I’ve been meaning to participate in Leigh Kramer’s What I’m Into forever, but the first few days of each month usually slip past before I remember to. Here, finally, I am catching on to the catch-up/catch-all linkup. Some highlights from 10/13:
October began with my long-lost college-journalism-partner-in-crime Megan landing in PDX, fresh off a year studying smartypants stuff in England. She promptly got sick with cat allergies/a cold/dumb American culture shock. But we still managed to gossip about old university frenemies, plan outrageously wonderful futures, and hang out with a couple of our old professors, as cool twentysomethings do.
My mom, too, visited, the first time she’s come to Oregon since I graduated and became an adult (or something like one). We touristed it up at the ocean, the Saturday Market, and the art museum. We argued about theology and spent way too much time at Whole Foods. I tried to scare her with the hipsters at Mississippi Pizza and we ate a pile of outstanding gluten-free food at Brooklyn House Restaurant, where she teared up eating sourdough. She, much like Megan, also came down with a cold, so we had time to plow through the entirety of Firefly, which she enjoyed but did insultingly say was “cheesy like the old Battlestar Galactica.” Somewhere, Joss Whedon cringes.
Aren’t you impressed I’ve only mentioned my cat once so far in this post?
A Few Good Books
Eleanor & Park, Rainbow Rowell. A simple and sweet and devastating story of first love. It quickly, easily cut through my skepticism. Recommended if you’re a fan of The Perks of Being a Wallflower or The Fault in Our Stars.

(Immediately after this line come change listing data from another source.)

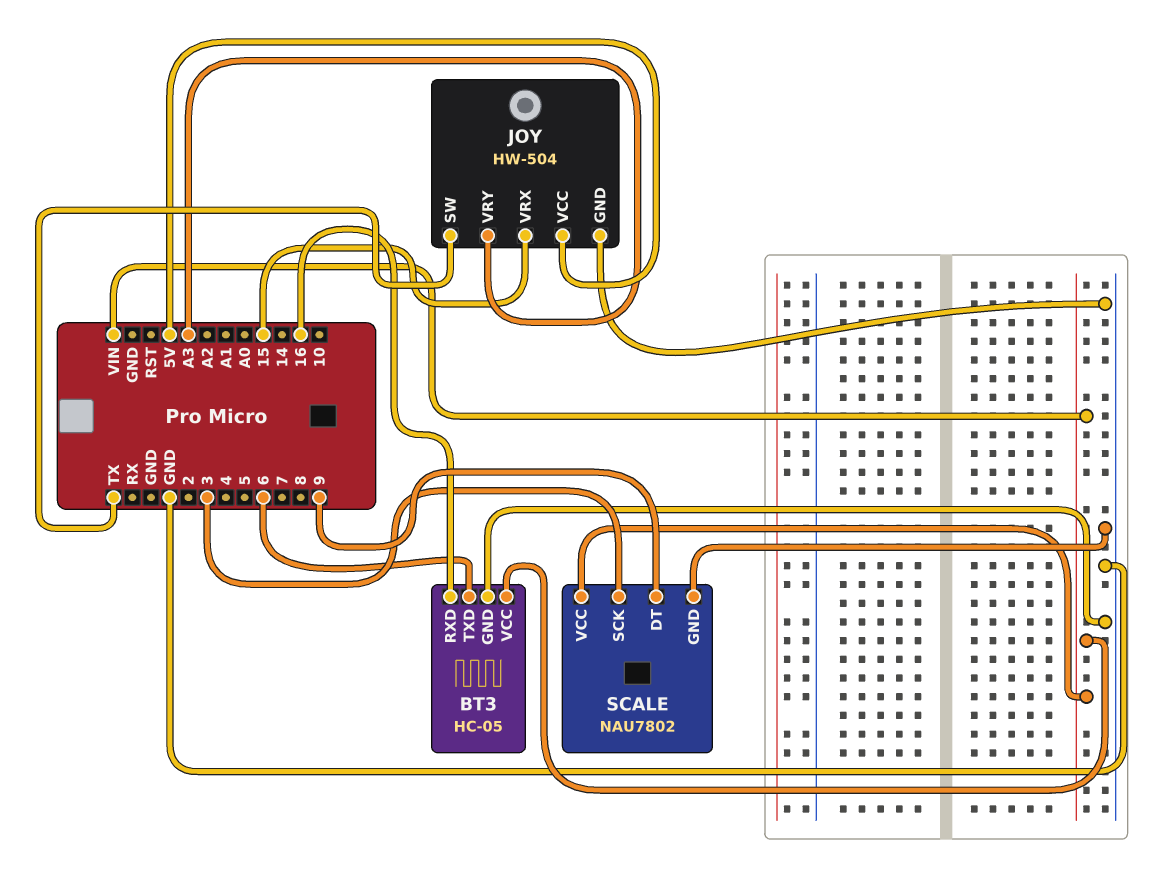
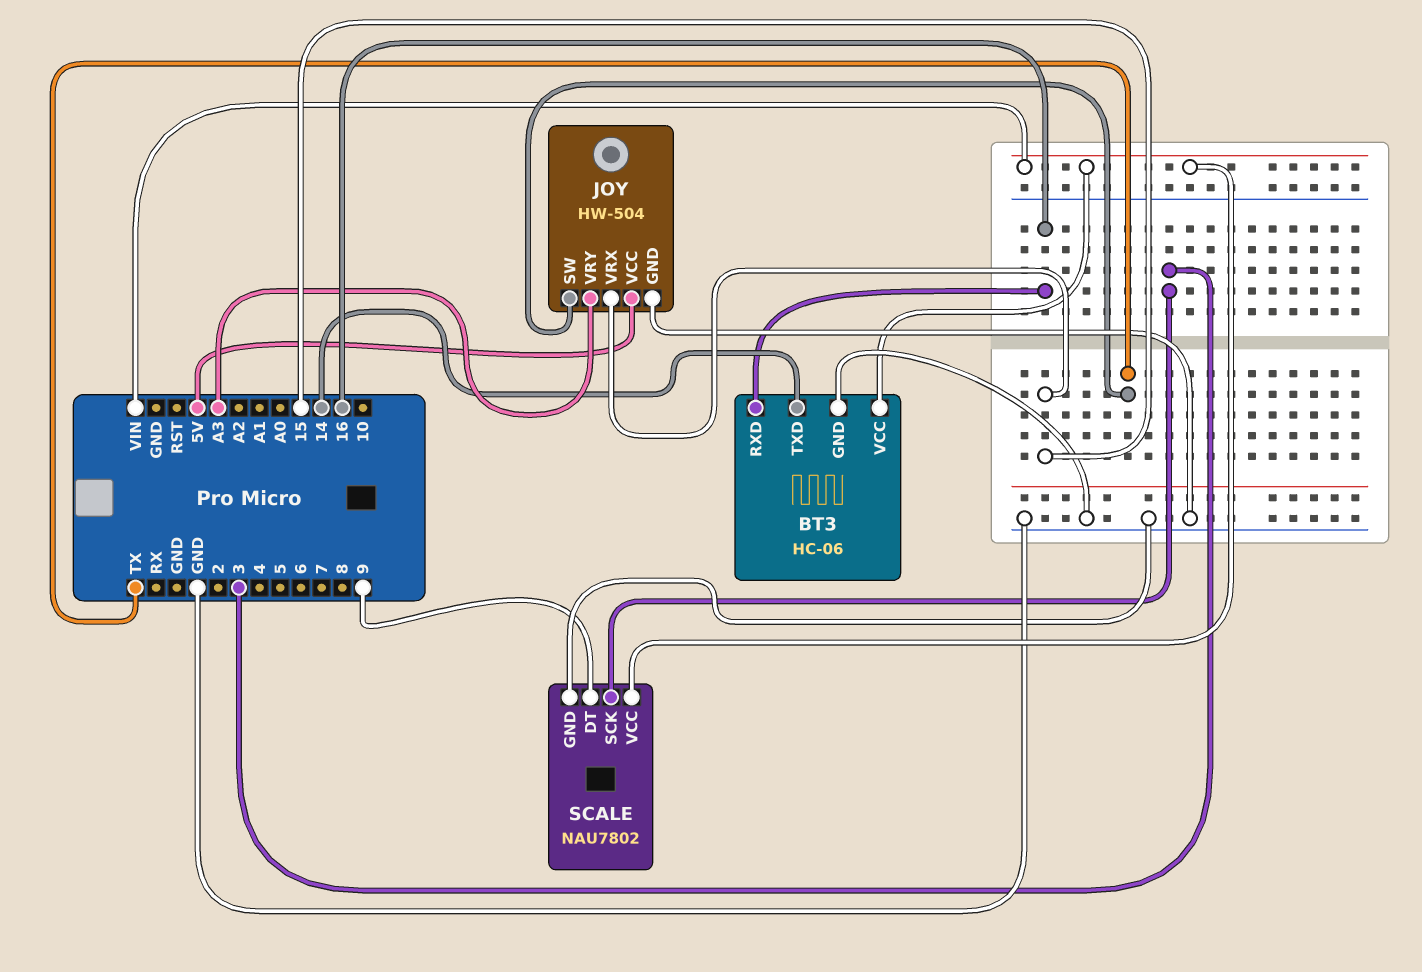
BT3: HC-05 -> HC-06
BT3 pin TXD: 6 -> 14

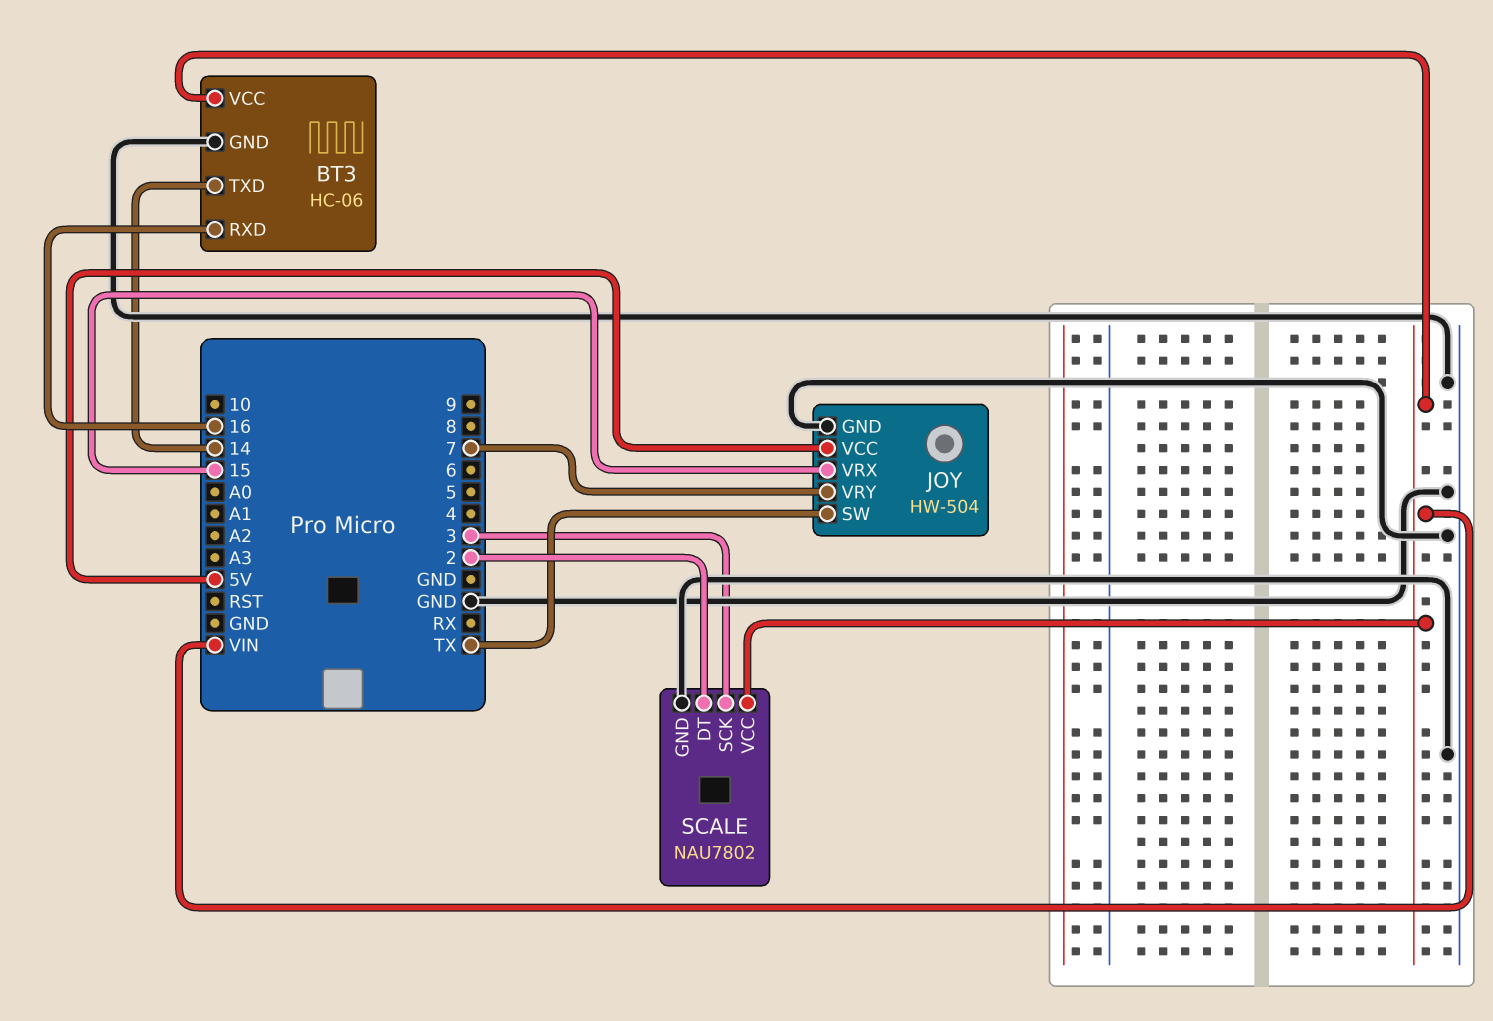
JOY pin VRY: A3 -> 7
SCALE pin DT: 9 -> 2

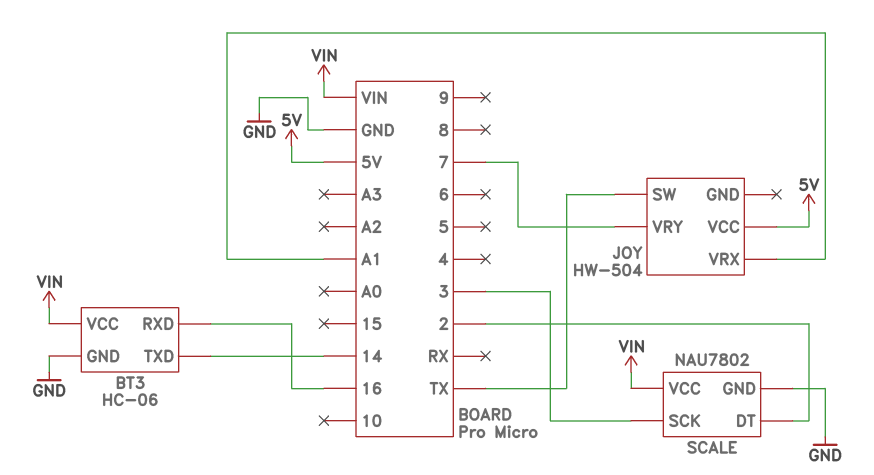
JOY pin GND: GND -> none
JOY pin VRX: 15 -> A1

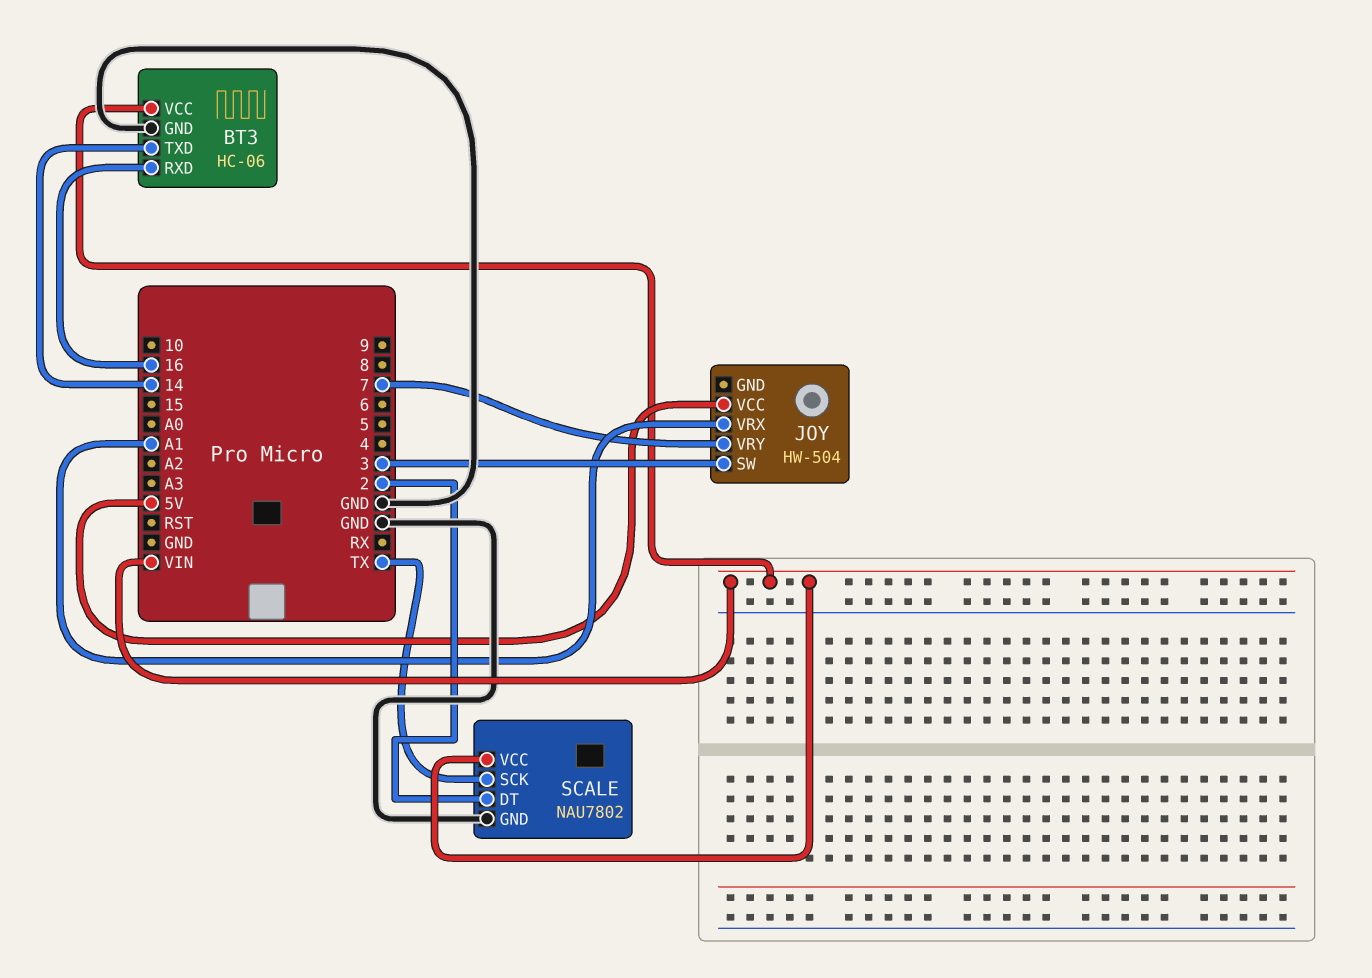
JOY pin SW: TX -> 3
SCALE pin SCK: 3 -> TX

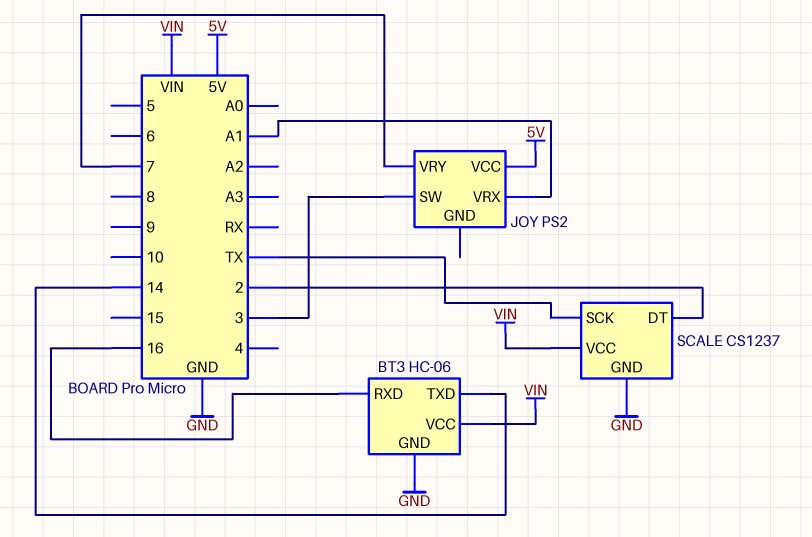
JOY: HW-504 -> PS2
SCALE: NAU7802 -> CS1237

A Dance with Dragons, George R. R. Martin. I almost gave up on this series after finishing A Feast for Crows a couple years ago. I really, really hated AFFC. But I am beyond glad I finally picked up with ADWD; it doesn’t reach the dramatic heights of A Storm of Swords, but it soars (and sprawls) upward and onward. Although: I’ve been kind of proud up til now that all five of my favorite characters have stayed alive this long … but, well, you know what they say about pride and falls — and Martin’s unending cruelty.
Dark Side of the Moon: The Magnificent Madness of the American Lunar Quest, Gerard Degroot. If you like history or NASA or space or politics or propaganda or just good writing, you should read this book. Accessible but incisive, Dark Side deconstructs the space race, starting with its inception in the Holocaust slave mines of Dora. I’m only halfway through, but I’m already searching my library catalog for more Degroot.
I once took a lot of pride in not watching (much) television. Yes, my name is Kate, and I was one of those snobs who sneered, “Oh, I don’t even own a TV.” Thankfully I matured out of that, and now fall is a season of rejoicing: The Walking Dead is back! Please don’t die, Glenn, please don’t die. Parks & Rec is back! There’s never enough Pawnee and Eagleton rivalry. Parenthood is back! Is it getting cheesier, or am I getting more cynical? Still totes on Team Riamber, though.
On Netflix, I finished the second season of Girls. Bored by the first half, loved the second half. For all the show’s issues, I am pretty impressed with how its handled Hannah’s OCD. Much more realistic than the stereotype-driven Monk or the ever-awful Glee.
On SNL, I laughed aloud at Drunk Uncle and The Midnight Coterie of Sinister Intruders:
Around the World Wide Web
Brides Throwing Cats. Catch a feline and you’re sure to be next to catch a man!
Modesty vs. Humility: 6 Ways to Move the Discussion Forward on It’s Complicated. This is one of the more balanced attempts I’ve seen to acknowledge the importance of context while stripping away the old-fashioned weight of Modesty Rules. “That’s a theology of fear, of control, and of manipulation, not a theology of freedom, virtue, and wisdom.”
Book of Lamentations on the New Inquiry. A thought-provoking critique of the DMS-5, envisioning it as a dystopian novel. “The narrative voice of the book affects a tone of clinical detachment, one in which drinking coffee and paranoid-type schizophrenia can be discussed with the same flat tone.”
Unusable Words on the New Yorker. On the beautiful challenge of words like pulchritudinous and incomplex. “Writers are a perverse lot and will derive a skew pleasure in attempting to use the unusable.”
From a Broken Line on Ava Anomaly. Abby Norman adds to Jamie Bagley’s Empathy Series, telling the story of Bathsheba from her perspective. “My part of this tale is written nowhere else but on my heart.”
That Can By My Next Tweet swept across Twitter, generating sometimes hilarious nonsense in 140 characters or less and proving once again the Internet is the most effective time waster ever invented.
— Kate Schell (@kate_schell) October 26, 2013
What have you been into lately? If you are Congress or the NSA, we already know your answer is “ruining the world economy and pissing off all of Europe and probably Atlantis too.”